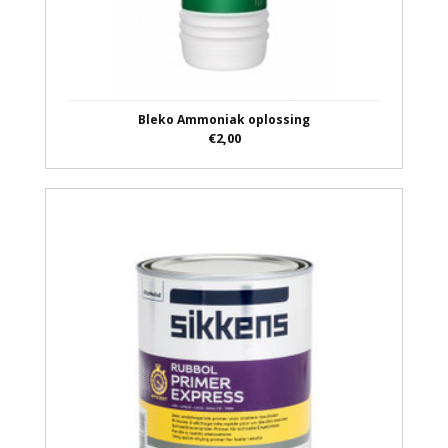
Bleko Ammoniak oplossing
€2,00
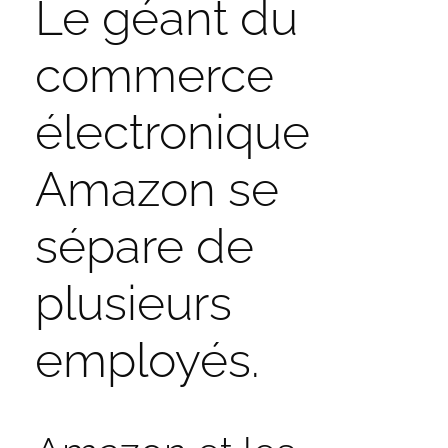
Le géant du
commerce
électronique
Amazon se
sépare de
plusieurs
employés.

************

* _Exercise_:
Although the records include pictures, output only their text, exactly and completely.

* _Result_:
Bleko Ammoniak oplossing
€2,00
Le géant du
commerce
électronique
Amazon se
sépare de
plusieurs
employés.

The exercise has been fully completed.